I’m sure this doesn’t come as a surprise to anyone but raising toddlers is hard.
Ev has excellent verbal skills and I believe him to be advanced cognitively, as well. I would even say that his social development is further along than some other children his age, i.e. he likes to play with others. I have heard him ask other children to “play with me” and other children seem to like him (at least, they do when he isn’t biting or hitting them). All of this makes managing his lack of emotional development that much more difficult. Because he is at a higher level in other areas, I unconscientiously expect the same level all over.
Last night Ev and I were watching the moon. We saw the moon and stars as we were walking to the car, and Ev asked me questions while we kept an eye on it the whole way home. Where did the clouds go? Where is the moon going? Why can’t I see the stars anymore? When we got home the first thing Ev wanted to do was find the moon, so we walked through our backyard, up our drive way and all around trying to find it.
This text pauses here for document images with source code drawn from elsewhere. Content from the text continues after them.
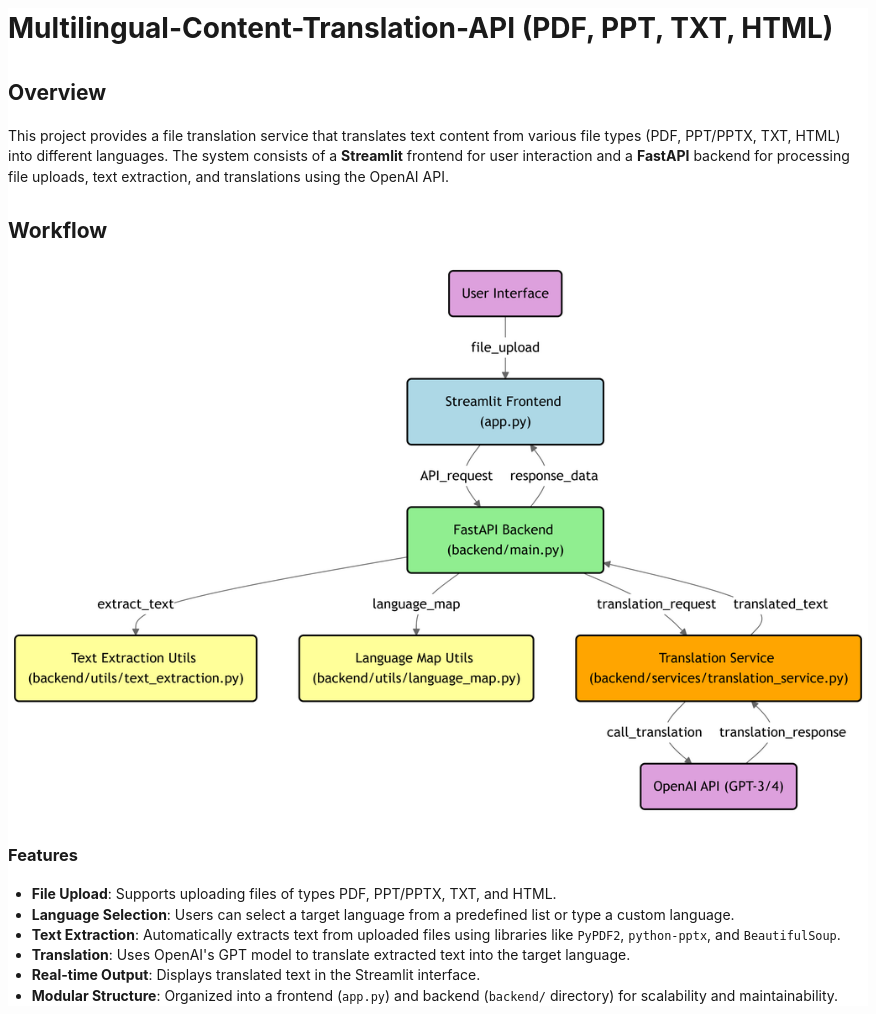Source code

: # Multilingual-Content-Translation-API (PDF, PPT, TXT, HTML)

## Overview
This project provides a file translation service that translates text content from various file types (PDF, PPT/PPTX, TXT, HTML) into different languages. The system consists of a **Streamlit** frontend for user interaction and a **FastAPI** backend for processing file uploads, text extraction, and translations using the OpenAI API.

## Workflow
![Alt Text](Multi_translation.png)

### Features
- **File Upload**: Supports uploading files of types PDF, PPT/PPTX, TXT, and HTML.
- **Language Selection**: Users can select a target language from a predefined list or type a custom language.
- **Text Extraction**: Automatically extracts text from uploaded files using libraries like `PyPDF2`, `python-pptx`, and `BeautifulSoup`.
- **Translation**: Uses OpenAI's GPT model to translate extracted text into the target language.
- **Real-time Output**: Displays translated text in the Streamlit interface.
- **Modular Structure**: Organized into a frontend (`app.py`) and backend (`backend/` directory) for scalability and maintainability.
But it was past Ev’s bed time so I insisted we go inside and get ready for bed. Ev flipped out. He cried, kicked and screamed when I picked him up because he wanted to find the moon. I know that I should have given him warnings that it was about time to go in or I should have given him a choice (Do you want to walk in by yourself or do you want me to carry you?) But I didn’t. It’s hard to remember that it is perfectly typical for a tired 2-year-old to throw a temper tantrum when we were just having a conversation that’s not so typical.
Ev has a great memory. He repeats things I’ve said days and weeks after I’ve said them and recalls experiences all the time. However, he can’t remember rules, such as, don’t dump all your food out on the table. I realize that it is much less about remembering the rules and much more about a lack of self-control. It is just really hard to think about that in the moment. And it seems like Ev doesn’t listen. It’s really frustrating when we have to keep repeating ourselves for him to do something. I am thinking, “I know you understand what I am saying, why aren’t you responding the way I want you to?!”
As I am reflecting on this it dawns on me that we should be spending time teaching and showing Ev ways to self-regulate as much as we build other skills. But all the while, we need to keep in mind that Ev is only two, and our expectations should be appropriate for a 2-year-old (no matter how awesome he is).